> _ABOUT THIS EXERCISE_: Look in the material below for the line with "17: (214, 39, 1.32)" and the line with "28: (32, 145, 0.58)", then set down exactly those two lines and all lines between, nothing more.

[EXERCISE MATERIAL Boundary: Start]

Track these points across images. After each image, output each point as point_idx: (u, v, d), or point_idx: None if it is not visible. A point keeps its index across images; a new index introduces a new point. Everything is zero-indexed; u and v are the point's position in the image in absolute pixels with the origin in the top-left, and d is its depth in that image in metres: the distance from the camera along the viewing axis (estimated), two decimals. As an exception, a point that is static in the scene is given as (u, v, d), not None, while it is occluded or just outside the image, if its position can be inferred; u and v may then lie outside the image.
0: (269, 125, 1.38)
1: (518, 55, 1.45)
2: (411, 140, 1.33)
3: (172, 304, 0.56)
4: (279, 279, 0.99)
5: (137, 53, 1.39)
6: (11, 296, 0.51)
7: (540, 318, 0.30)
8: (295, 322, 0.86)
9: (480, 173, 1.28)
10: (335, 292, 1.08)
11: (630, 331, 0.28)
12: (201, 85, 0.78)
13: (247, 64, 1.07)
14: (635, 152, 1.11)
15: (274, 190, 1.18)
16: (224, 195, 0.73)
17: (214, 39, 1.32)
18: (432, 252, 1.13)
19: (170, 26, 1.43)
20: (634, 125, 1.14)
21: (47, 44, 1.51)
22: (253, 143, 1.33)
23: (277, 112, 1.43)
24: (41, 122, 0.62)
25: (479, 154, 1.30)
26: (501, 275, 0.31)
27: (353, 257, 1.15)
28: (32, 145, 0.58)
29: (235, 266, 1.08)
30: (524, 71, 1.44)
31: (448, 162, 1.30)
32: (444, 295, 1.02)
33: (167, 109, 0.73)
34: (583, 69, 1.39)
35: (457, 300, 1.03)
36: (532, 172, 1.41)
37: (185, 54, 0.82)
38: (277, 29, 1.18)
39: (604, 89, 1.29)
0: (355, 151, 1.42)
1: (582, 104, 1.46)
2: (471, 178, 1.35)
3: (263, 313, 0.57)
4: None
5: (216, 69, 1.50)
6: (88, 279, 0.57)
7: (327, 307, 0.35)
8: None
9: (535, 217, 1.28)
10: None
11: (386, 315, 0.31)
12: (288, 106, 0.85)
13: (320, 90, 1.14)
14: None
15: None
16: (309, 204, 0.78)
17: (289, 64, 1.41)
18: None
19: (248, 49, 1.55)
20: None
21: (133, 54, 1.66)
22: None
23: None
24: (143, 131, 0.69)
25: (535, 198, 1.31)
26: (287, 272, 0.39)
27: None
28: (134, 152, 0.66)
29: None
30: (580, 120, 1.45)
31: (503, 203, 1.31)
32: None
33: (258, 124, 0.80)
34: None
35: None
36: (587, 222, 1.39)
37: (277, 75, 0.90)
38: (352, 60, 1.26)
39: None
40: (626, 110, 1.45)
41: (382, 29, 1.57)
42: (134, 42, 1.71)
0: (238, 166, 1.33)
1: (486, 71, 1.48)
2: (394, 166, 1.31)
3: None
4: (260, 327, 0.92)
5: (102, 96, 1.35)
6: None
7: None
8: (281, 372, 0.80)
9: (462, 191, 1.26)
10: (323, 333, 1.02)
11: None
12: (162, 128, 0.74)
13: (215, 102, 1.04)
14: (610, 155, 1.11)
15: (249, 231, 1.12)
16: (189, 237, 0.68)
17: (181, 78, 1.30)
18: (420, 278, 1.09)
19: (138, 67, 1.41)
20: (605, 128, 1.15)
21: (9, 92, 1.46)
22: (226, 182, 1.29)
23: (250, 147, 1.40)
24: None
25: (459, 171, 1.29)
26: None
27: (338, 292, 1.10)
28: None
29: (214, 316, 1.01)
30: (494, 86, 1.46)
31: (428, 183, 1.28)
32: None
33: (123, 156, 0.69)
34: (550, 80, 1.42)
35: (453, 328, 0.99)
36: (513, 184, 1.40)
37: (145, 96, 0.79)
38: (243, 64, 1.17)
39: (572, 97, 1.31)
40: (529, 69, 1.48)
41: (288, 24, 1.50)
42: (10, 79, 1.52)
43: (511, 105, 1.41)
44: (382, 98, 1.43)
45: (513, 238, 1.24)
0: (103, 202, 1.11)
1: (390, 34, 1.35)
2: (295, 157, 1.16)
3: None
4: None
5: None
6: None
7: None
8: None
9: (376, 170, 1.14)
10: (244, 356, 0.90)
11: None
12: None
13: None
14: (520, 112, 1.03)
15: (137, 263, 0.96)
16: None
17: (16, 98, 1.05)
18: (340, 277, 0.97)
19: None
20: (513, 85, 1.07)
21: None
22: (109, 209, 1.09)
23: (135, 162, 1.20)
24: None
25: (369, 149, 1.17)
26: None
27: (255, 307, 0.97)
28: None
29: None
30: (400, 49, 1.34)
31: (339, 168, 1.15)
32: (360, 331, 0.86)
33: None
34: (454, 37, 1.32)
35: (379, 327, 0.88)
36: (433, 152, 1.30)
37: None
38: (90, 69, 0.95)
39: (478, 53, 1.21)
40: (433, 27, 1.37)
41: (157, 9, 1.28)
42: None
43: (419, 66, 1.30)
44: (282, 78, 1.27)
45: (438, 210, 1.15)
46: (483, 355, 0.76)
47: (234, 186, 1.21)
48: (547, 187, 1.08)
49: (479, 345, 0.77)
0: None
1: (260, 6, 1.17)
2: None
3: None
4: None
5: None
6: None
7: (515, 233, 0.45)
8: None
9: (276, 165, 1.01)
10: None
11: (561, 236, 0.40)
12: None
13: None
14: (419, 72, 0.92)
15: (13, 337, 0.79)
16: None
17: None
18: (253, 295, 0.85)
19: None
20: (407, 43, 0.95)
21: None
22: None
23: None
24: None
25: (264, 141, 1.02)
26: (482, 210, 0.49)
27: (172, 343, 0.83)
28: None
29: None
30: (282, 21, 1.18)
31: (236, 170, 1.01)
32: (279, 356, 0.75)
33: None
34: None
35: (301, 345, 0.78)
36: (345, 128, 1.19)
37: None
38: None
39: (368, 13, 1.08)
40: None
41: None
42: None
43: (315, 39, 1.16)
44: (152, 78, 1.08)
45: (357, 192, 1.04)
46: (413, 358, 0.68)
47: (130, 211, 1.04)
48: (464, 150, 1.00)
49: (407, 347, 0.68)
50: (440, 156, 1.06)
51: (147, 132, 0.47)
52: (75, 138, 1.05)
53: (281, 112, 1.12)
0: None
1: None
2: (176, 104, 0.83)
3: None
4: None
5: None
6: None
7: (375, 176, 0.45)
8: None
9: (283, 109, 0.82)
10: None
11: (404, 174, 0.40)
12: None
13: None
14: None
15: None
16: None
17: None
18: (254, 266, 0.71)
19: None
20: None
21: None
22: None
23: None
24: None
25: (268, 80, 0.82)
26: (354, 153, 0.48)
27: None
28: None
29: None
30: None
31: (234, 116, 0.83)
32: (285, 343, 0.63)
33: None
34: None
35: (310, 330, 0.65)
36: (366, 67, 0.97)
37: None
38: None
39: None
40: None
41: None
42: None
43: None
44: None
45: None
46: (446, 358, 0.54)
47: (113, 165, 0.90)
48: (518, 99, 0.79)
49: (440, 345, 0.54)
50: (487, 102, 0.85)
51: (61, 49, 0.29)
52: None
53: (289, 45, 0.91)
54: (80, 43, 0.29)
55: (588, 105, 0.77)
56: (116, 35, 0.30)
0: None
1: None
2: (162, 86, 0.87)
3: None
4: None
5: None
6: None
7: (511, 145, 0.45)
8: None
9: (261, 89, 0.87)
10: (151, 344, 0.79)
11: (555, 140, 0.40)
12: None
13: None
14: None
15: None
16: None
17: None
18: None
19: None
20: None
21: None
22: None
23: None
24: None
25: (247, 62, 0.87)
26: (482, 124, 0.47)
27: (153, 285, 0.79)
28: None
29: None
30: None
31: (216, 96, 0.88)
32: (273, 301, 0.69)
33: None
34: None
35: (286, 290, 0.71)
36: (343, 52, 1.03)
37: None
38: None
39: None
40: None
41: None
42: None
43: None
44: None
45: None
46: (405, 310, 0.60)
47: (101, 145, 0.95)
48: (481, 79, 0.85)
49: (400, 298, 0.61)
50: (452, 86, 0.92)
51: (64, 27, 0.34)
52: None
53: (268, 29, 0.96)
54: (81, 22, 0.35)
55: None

[EXERCISE MATERIAL Boundary: End]

> _REPLY TO THE EXERCISE_:
17: (214, 39, 1.32)
18: (432, 252, 1.13)
19: (170, 26, 1.43)
20: (634, 125, 1.14)
21: (47, 44, 1.51)
22: (253, 143, 1.33)
23: (277, 112, 1.43)
24: (41, 122, 0.62)
25: (479, 154, 1.30)
26: (501, 275, 0.31)
27: (353, 257, 1.15)
28: (32, 145, 0.58)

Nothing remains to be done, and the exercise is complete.